Show HN: The easy way to track and visualise your mental wellbeing - xadz
https://vividwell.com/
======
xadz
Hi all! I’d love to share my latest passion project with you..

For a long time I have put up with severe anxiety and recently much more acute
OCD. As a bit of a data nerd I wanted an app that would help me to track the
effects that lifestyle has on mental health and also give a more objective
view of the effectiveness of medicines and therapy.

I built it for myself but I hope that by making it public it will help at
least one other person better understand their mental wellbeing on a road to
recovery. You can sign-up for free at
[https://vividwell.com/](https://vividwell.com/).

Please pass it on if you know someone who could make use of it! 🧠

Early stages so far but lots more features in the pipeline. In the next few
days I am introducing PHQ-9 & GAD-7 tests. Also scheduled are Fitbit and
Amazon Alexa integrations.

No budget for native app store apps yet but I have gone to a great deal of
effort to ensure that the process is very smooth as a homescreen web app for
now!

------
dziungles
Hey, I like the idea, but I have some problems with the site.

First - I don't see a preview/explanation how it works.

To see it, I need to register. But the registration form is heavy and
uninviting.

Also, the particles effect on the main page feels like a scammy ICO.
· · · · ·
What you have to do
In the Show HN thread, rewrite the stretch from "Show HN: The" through "project with you..", changing "passion project" to "side project".

Dataset
· · · · ·
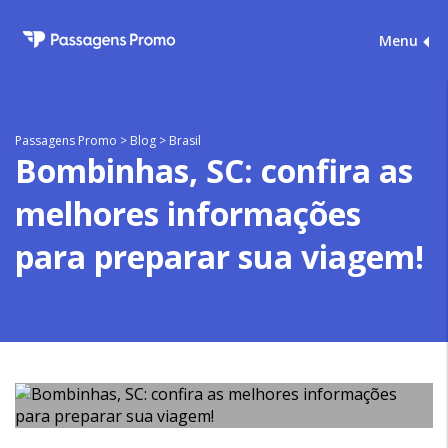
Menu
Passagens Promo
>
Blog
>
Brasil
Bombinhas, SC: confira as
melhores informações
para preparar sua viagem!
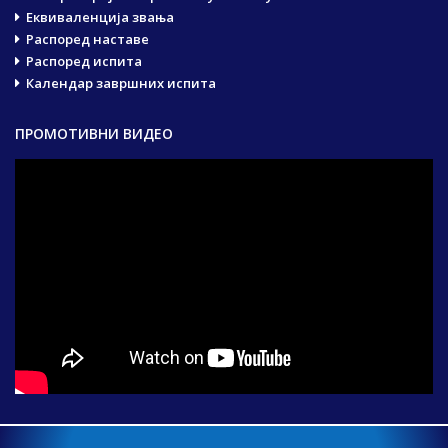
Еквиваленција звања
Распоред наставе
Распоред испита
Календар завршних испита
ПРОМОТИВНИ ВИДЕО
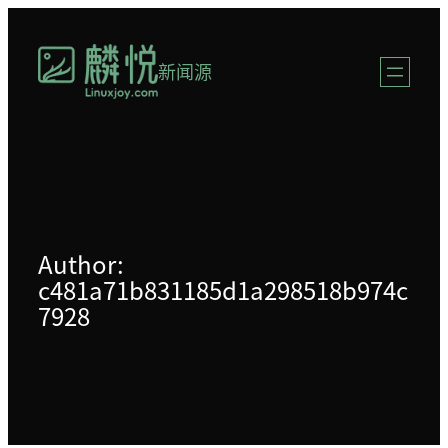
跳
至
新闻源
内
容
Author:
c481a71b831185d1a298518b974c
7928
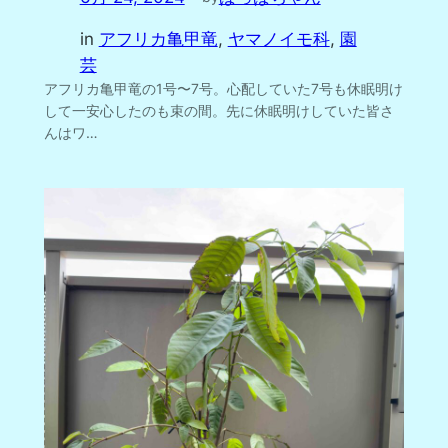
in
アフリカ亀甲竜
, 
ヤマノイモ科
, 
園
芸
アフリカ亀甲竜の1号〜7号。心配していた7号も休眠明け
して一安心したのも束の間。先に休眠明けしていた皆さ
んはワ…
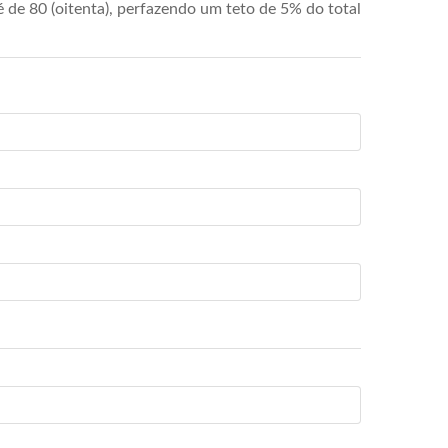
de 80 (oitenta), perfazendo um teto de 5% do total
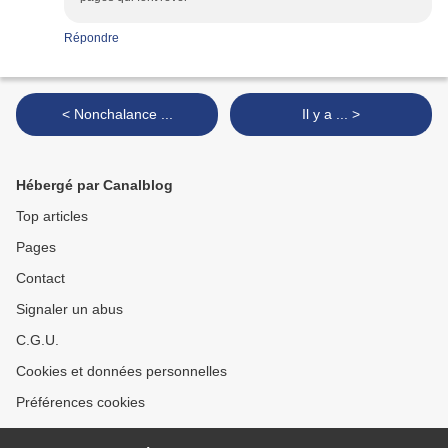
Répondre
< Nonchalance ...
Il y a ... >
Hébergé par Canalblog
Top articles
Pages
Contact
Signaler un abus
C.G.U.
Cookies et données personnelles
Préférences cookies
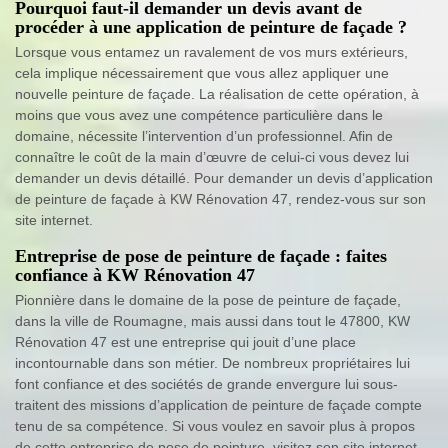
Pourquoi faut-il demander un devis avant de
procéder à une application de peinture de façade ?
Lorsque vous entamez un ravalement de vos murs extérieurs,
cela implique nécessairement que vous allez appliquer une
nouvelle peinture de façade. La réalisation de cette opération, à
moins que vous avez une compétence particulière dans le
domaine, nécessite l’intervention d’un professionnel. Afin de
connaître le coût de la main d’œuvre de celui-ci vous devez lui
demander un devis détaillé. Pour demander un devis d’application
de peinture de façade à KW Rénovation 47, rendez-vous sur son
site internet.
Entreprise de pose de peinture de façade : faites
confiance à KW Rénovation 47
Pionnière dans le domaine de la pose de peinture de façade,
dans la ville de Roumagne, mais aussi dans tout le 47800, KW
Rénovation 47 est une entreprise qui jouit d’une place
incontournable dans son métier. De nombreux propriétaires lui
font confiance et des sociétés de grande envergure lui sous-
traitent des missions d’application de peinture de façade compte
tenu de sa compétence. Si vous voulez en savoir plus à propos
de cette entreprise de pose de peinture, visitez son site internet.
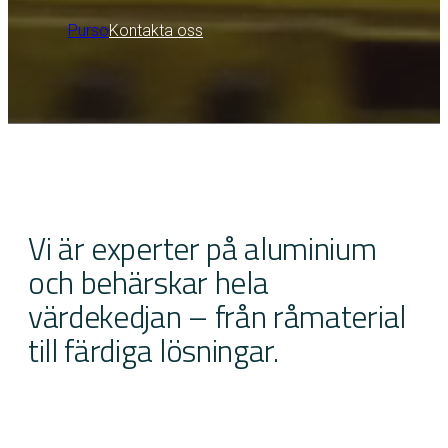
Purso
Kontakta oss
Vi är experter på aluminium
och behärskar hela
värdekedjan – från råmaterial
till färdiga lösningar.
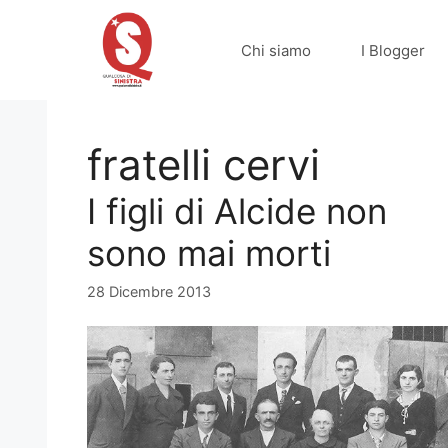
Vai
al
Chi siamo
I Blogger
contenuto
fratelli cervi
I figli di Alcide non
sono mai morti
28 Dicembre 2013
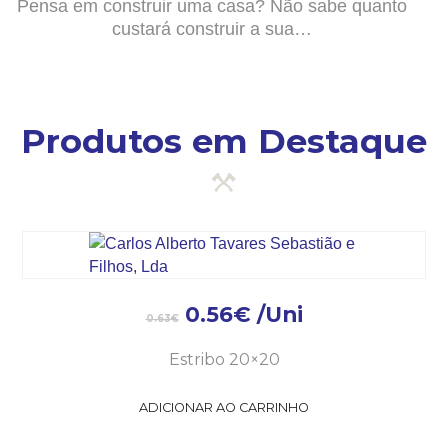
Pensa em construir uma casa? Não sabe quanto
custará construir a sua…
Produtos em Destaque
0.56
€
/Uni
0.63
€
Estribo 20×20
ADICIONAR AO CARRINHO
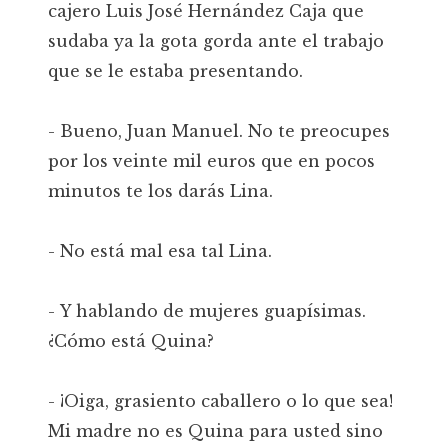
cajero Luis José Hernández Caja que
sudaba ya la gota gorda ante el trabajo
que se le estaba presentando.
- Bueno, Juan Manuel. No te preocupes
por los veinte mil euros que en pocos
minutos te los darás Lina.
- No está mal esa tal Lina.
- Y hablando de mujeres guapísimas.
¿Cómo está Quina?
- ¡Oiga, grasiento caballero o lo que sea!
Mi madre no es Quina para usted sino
· · · · ·
Solution
Show HN: The easy way to track and visualise your mental wellbeing - xadz
https://vividwell.com/
======
xadz
Hi all! I’d love to share my latest side project with you..